The Family Unit

Research has shown that the best treatment results are achieved when the consumer, their family, friends, other affiliated professional partners and everyone concerned in the care of the consumer work together as a part of the treatment team.  In the case of a serious mental health problems and addiction the involvement of families in treatment consistently reduces relapse rates and greatly assists in the recovery process. Community Advancement Agency works hard to include families in the clinical treatment processes, from intake to completion of the case.

The Role of Family in Mental Health Treatment, Addiction & Developmental Disabilities

Consumers and their families who receive a service or multiple services from Community Advancement Agency can expect dynamic  engagement, active participation, collaborative care planning and targeted, clinical, evidenced-based treatments that promote recovery and early intervention whenever possible.

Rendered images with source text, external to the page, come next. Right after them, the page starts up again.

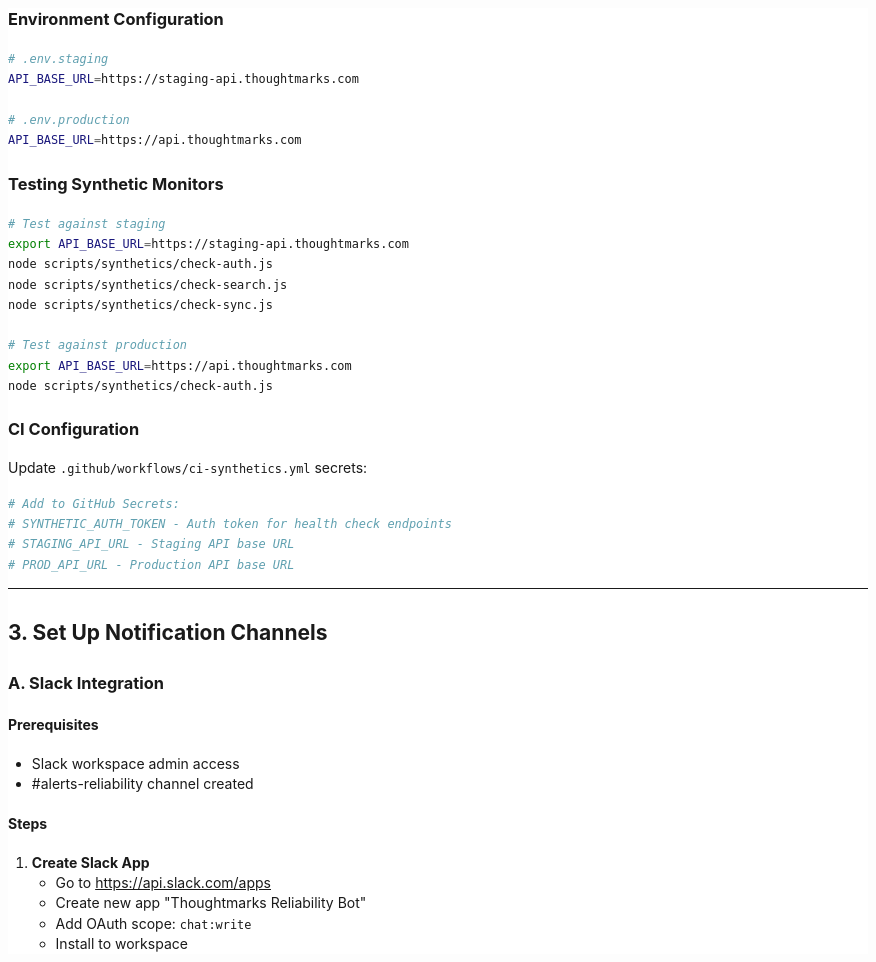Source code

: ### Environment Configuration

```bash
# .env.staging
API_BASE_URL=https://staging-api.thoughtmarks.com

# .env.production
API_BASE_URL=https://api.thoughtmarks.com
```

### Testing Synthetic Monitors

```bash
# Test against staging
export API_BASE_URL=https://staging-api.thoughtmarks.com
node scripts/synthetics/check-auth.js
node scripts/synthetics/check-search.js
node scripts/synthetics/check-sync.js

# Test against production
export API_BASE_URL=https://api.thoughtmarks.com
node scripts/synthetics/check-auth.js
```

### CI Configuration

Update `.github/workflows/ci-synthetics.yml` secrets:

```yaml
# Add to GitHub Secrets:
# SYNTHETIC_AUTH_TOKEN - Auth token for health check endpoints
# STAGING_API_URL - Staging API base URL
# PROD_API_URL - Production API base URL
```

---

## 3. Set Up Notification Channels

### A. Slack Integration

#### Prerequisites
- Slack workspace admin access
- #alerts-reliability channel created

#### Steps

1. **Create Slack App**
   - Go to https://api.slack.com/apps
   - Create new app "Thoughtmarks Reliability Bot"
   - Add OAuth scope: `chat:write`
   - Install to workspace
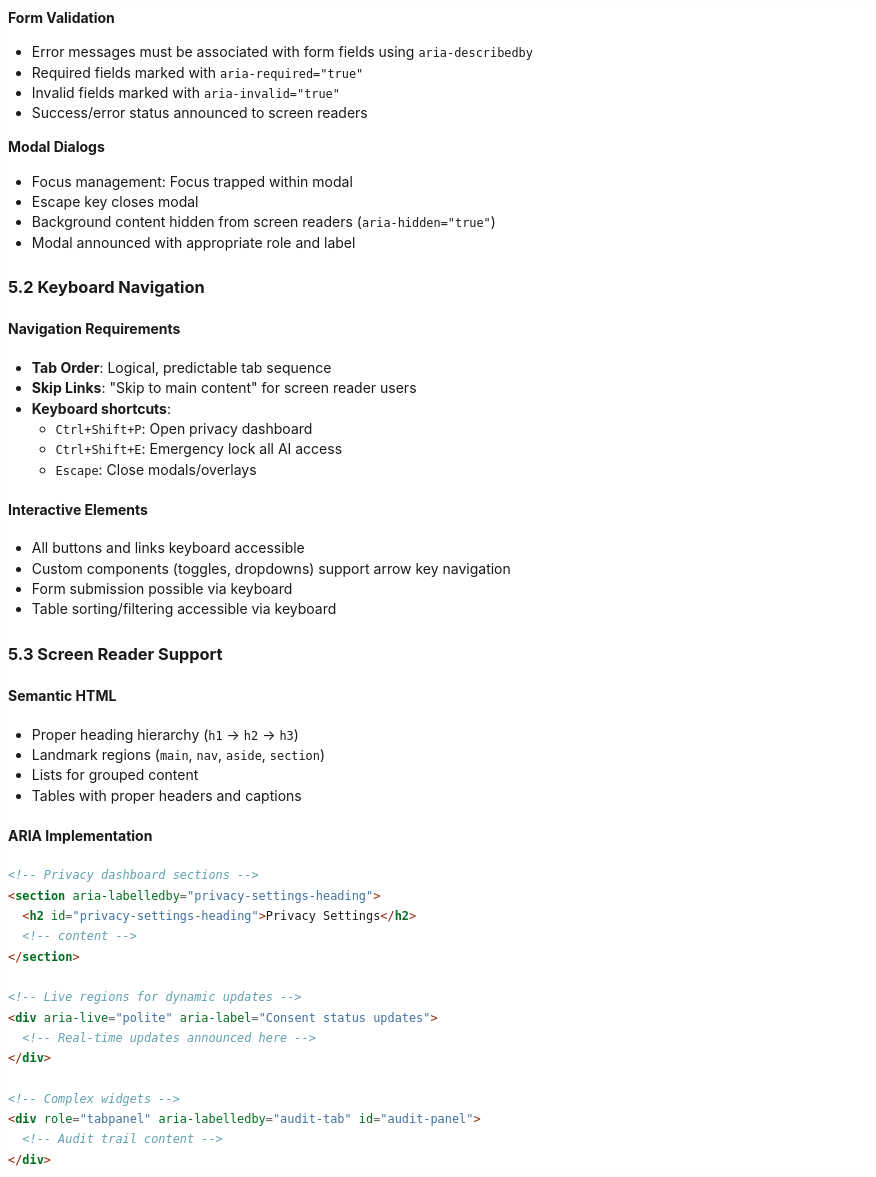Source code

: **Form Validation**
- Error messages must be associated with form fields using `aria-describedby`
- Required fields marked with `aria-required="true"`
- Invalid fields marked with `aria-invalid="true"`
- Success/error status announced to screen readers

**Modal Dialogs**
- Focus management: Focus trapped within modal
- Escape key closes modal
- Background content hidden from screen readers (`aria-hidden="true"`)
- Modal announced with appropriate role and label

### 5.2 Keyboard Navigation

#### Navigation Requirements
- **Tab Order**: Logical, predictable tab sequence
- **Skip Links**: "Skip to main content" for screen reader users
- **Keyboard shortcuts**:
  - `Ctrl+Shift+P`: Open privacy dashboard
  - `Ctrl+Shift+E`: Emergency lock all AI access
  - `Escape`: Close modals/overlays

#### Interactive Elements
- All buttons and links keyboard accessible
- Custom components (toggles, dropdowns) support arrow key navigation
- Form submission possible via keyboard
- Table sorting/filtering accessible via keyboard

### 5.3 Screen Reader Support

#### Semantic HTML
- Proper heading hierarchy (`h1` → `h2` → `h3`)
- Landmark regions (`main`, `nav`, `aside`, `section`)
- Lists for grouped content
- Tables with proper headers and captions

#### ARIA Implementation
```html
<!-- Privacy dashboard sections -->
<section aria-labelledby="privacy-settings-heading">
  <h2 id="privacy-settings-heading">Privacy Settings</h2>
  <!-- content -->
</section>

<!-- Live regions for dynamic updates -->
<div aria-live="polite" aria-label="Consent status updates">
  <!-- Real-time updates announced here -->
</div>

<!-- Complex widgets -->
<div role="tabpanel" aria-labelledby="audit-tab" id="audit-panel">
  <!-- Audit trail content -->
</div>
```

To achieve active and meaningful family involvement, the treatment needs to consider and address the needs of the family as a whole and their role in caring for the person who has been referred to our office. We will work actively to reduce the impact that this has on the family as a whole.

What Does This All Mean

Families should expect to be included as part of the treatment team. Recognition of the psychological and social impact of psychiatric disorders, developmental disabilities or even addiction is an essential part of planning treatment for recovery in the hopes of reducing the likelihood of relapse.  Ideally, the family will be involved in this process and should also expect to have explained to them the nature of their loved one’s situation so that they can better participate in treatment and recovery. This includes families being given the skills to manage life in the home more effectively and confidently, helping reduce stress and impact on family life.

What If This Is Happening To You

If you are a friend of someone affected by a form of mental illness, understand that your support is very important to them. Ways you can help include:

  • ask the family how best you can support them as a whole.
  • talk with the parent about their illness and ask if it’s OK to find out more.
  • discuss any symptoms and warning signs and how you can support them.
  • be understanding and let the parents and children know that they don’t have to manage on their own.
  • assist the family by helping to work out a network of people and emergency numbers they can contact if they feel afraid or alone, and
  • most importantly, be patient and non-judgmental.